Although many hospitals would prefer you to believe that medical harm is just the cost of doing business, it is not. There are hospitals that have made major strides in ensuring the safety of their patients.
So maybe it’s time for someone to go off the rails of political correctness and say it: The prevalence of infections and other in- hospital errors is a silent testament to the indifference and apathy of too many hospitals and medical staff. The rise in deadly strains of bacteria, like MRSA and C Diff, is a silent testament to the consequences of their apathy.
It appears that most hospitals are so unsafe that they should be closed for the protection of the public, as restaurants may be.
So what killed Glenn Frey? He had rheumatoid arthritis and ulcerative colitis, two autoimmune conditions treated with a class of drug called TNF (tumor necrosis factor) inhibitors which include Embrel, Humira, and numerous others. Those drugs are heavily advertised for an increasing number of conditions related to immune system dysfunction.
If a disorder is caused by the action of the immune system, we feel much better if we disable it. And that’s what these drugs do. But there is a huge price to pay for weakening the immune system. Without an immune system a person has no resistance to cancer or opportunistic infections like pneumonia.
The ‘complication’ causing Glenn Frey’s death was the prescription drugs that had been prescribed for his autoimmune conditions. There are natural, magical, alternatives that he never heard about from his doctors. It didn’t have to happen.
TV personality Deborah Norville said that her mother died prematurely “from Rheumatoid Arthritis.”
With all due respect to Ms Norville, no one dies from RA. Like osteoarthritis and many other non-fatal conditions among the genetically susceptible (e.g., Down’s Syndrome, mental illnesses), RA is more a disorder and less a disease.
All of us who live with the condition will die ‘with RA’ just as we will die ‘with a liver’, ‘with a brain’, ‘with fingernails.’ RA is not in the same mortality category as diabetes or stroke, leading causes of death listed on death certificates.
Nevertheless, Rheumatoid Arthritis can be a contributing factor to death from other causes, generally inflammation-related, but one is hard pressed to find any records listing RA as a cause of death by itself.
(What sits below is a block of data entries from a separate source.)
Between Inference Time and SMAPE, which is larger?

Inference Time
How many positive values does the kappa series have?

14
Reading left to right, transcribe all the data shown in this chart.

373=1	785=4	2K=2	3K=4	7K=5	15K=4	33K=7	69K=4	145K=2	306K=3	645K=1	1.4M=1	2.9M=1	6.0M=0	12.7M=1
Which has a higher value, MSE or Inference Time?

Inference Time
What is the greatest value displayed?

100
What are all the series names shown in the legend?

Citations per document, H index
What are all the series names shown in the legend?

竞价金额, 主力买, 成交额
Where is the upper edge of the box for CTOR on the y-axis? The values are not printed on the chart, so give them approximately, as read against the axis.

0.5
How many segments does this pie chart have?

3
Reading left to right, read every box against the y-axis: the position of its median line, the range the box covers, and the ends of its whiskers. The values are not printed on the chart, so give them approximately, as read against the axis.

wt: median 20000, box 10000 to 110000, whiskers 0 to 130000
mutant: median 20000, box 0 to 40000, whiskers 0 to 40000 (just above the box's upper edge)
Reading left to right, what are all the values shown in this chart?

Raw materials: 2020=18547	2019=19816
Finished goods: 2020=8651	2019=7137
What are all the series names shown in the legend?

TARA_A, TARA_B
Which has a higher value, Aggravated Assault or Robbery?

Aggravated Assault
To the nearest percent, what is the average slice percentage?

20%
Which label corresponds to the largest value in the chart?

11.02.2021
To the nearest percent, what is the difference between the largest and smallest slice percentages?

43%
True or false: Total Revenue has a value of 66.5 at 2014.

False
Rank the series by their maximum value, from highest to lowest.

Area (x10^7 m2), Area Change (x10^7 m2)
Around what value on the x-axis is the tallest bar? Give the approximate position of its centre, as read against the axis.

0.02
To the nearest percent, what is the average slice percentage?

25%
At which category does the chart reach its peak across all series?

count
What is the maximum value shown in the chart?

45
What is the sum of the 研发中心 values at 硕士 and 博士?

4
In this list of annual causes of mortality, RA is conspicuously absent.
Any number of studies have concluded that those of us with Rheumatoid Arthritis are doomed to die several years before we would otherwise, usually, they say, from cardiovascular disease (CVD). In vanishingly rare instances inflammation resulting from the disease attacks a vital organ like the heart and the patient may die. Even then the cause of death is inflammation officially coded, for example, as ‘pericarditis,’ not Rheumatoid Arthritis.
It’s clear that a major problem is inflammation. But it’s not the only problem. The other big cause of death for us is the drugs we take, both over the counter and prescription.